- Goal of the exercise
Using the data beneath this instruction, retype only the lines from the one that contains "Torre) y en el Polo Emprendedor Berazategui" down to the one that contains "Karina Parsen es", both included, exactly as they appear.

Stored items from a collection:
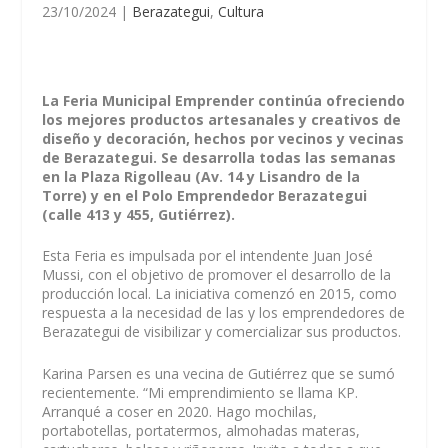
23/10/2024
|
Berazategui
,
Cultura
La Feria Municipal Emprender continúa ofreciendo
los mejores productos artesanales y creativos de
diseño y decoración, hechos por vecinos y vecinas
de Berazategui. Se desarrolla todas las semanas
en la Plaza Rigolleau (Av. 14 y Lisandro de la
Torre) y en el Polo Emprendedor Berazategui
(calle 413 y 455, Gutiérrez).
Esta Feria es impulsada por el intendente Juan José
Mussi, con el objetivo de promover el desarrollo de la
producción local. La iniciativa comenzó en 2015, como
respuesta a la necesidad de las y los emprendedores de
Berazategui de visibilizar y comercializar sus productos.
Karina Parsen es una vecina de Gutiérrez que se sumó
recientemente. “Mi emprendimiento se llama KP.
Arranqué a coser en 2020. Hago mochilas,
portabotellas, portatermos, almohadas materas,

- The completed task
Torre) y en el Polo Emprendedor Berazategui
(calle 413 y 455, Gutiérrez).
Esta Feria es impulsada por el intendente Juan José
Mussi, con el objetivo de promover el desarrollo de la
producción local. La iniciativa comenzó en 2015, como
respuesta a la necesidad de las y los emprendedores de
Berazategui de visibilizar y comercializar sus productos.
Karina Parsen es una vecina de Gutiérrez que se sumó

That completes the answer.